Sunday, May 20, 2012

Quick Hack

Makers Faire was this weekend and for once I didn't have to work a show.  I went, I wandered, I bought a couple parts, but mostly I listened to music, pedaled a generator at the pedal-powered stage, and drank the only beer they sold (although I was dying for some decent German beer).

Was house tech over the weekend for a show that brings their own sound and light operators.  Except for one early-morning showcase performance.  When they handed me a CD and told me they had a couple of simple lighting cues.  Problem; the sound board is still at FOH position (actually, rear of the house, but the important part is, it is NOT near the light board).

So pulled some toys out of the bag to be able to run the light board remotely.  There's one MacGuyver episode where he has to build a telescope from random lenses and he has maybe five minutes to do what took Galileo years.  But as Mac puts it -- he already knew it could be done.  Same with the lighting console -- I'd SEEN another group use one of the MIDI functions to control the ETC "Expression" board.  I just hadn't done it myself.

Opened the manual.  The Expression speaks MSC (MIDI Show Control) and will take a "Go" in that format.  Ran a MIDI connection through the audio snake that was already there via my hand-made pair of MIDI-to-XLR adapter cables.  I remembered QLab had some kind of drop-down menu of MIDI control sequences already written for you -- I opened up my fully-registered copy of QLab 1.0 and looked around.

The board didn't seem to be seeing the commands, but then after I'd tapped at the button a few times (trying different options) I noticed the lights had changed.  Turns out you had to deliberately press and hold the "send a message now" button within the QLab interface before it would spit out the full-length MSC.

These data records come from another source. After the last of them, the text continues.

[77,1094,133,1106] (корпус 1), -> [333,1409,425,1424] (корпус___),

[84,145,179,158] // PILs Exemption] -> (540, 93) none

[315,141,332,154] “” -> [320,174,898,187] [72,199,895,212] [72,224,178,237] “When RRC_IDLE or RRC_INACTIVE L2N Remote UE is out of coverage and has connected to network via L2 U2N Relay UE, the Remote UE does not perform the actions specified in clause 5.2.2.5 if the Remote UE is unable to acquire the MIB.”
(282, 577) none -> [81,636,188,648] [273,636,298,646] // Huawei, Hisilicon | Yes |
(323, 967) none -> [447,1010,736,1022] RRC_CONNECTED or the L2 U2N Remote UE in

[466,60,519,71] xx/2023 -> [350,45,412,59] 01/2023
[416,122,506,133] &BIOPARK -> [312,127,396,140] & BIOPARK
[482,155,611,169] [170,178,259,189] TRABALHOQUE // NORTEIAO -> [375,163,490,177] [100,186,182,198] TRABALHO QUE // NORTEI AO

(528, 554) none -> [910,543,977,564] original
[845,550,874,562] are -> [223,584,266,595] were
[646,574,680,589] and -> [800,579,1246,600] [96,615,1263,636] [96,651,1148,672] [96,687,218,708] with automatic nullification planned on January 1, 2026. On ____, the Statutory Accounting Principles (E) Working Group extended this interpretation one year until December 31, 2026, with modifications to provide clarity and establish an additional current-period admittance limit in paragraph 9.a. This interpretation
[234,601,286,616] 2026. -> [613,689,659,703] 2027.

Now, since it was already in my bag, I pulled out my Arduino-based MIDI message generator and the XBee-modified Staple's Easy Button.  And now I could trigger the "Go" button for the next lighting cue from basically anywhere in the theater.



It's a hack, and a bit of a chain; the inside of the Easy Button currently holds not just the XBee node but is wasting a perfectly good USB Explorer as a break-out board.  I haven't gotten around to putting in a new breakout board (and boost converter) as replacements.  When the Easy Button is pressed, the XBee node sends a radio message with the changed status of pin D0.  The receiving node toggles the output level of its pin D0 in response, and the Arduino it is connected to detects this as a switch closed (aka +v is present on a pin that is otherwise pulled to ground.  Or is it the other way around?)  The Arduino, which at least is in a nice box, debounces the "switch/sensor" input, creates a NoteOn event, and sends it out the serial port at 31250 BAUD.  A standard MIDI connector picks this up, creates a newly formatted message via USB, and this triggers a cue within QLab.  The QLab cue creates a new MIDI event -- an MSC "Go" command -- and shoots that OUT the same USB MIDI adapter.  That runs through two adapter cables and sixty feet of audio snake to reach the back of the lighting console.

But, the point of the demonstration is, this worked.  And more importantly than that, it worked off-the-shelf.  I had the components already, and I didn't even have to go inside via the USB connection and write new code to one or more of the components to do this particular task (which, if I had, could have removed the laptop and its MIDI adapter from the chain of connections).

And this is what I've been striving at with all of my theatrical gadgets; to have things that I can pull out of the gig bag and hook up in a few minutes to solve a problem.  Or to so something new that hasn't been done before, thus enhancing the fun and the creative options of a show.


And today I needed to do a touch-up focus on stage and I had no assistant to run the board.  At least this theater has an RFU (Remote Focus Unit), but it was still faster to write a couple of cues, each containing just the system I needed to touch up, then hook up my Wireless Easy Button again.  And then I could move from light to light without having to run back to the board each time.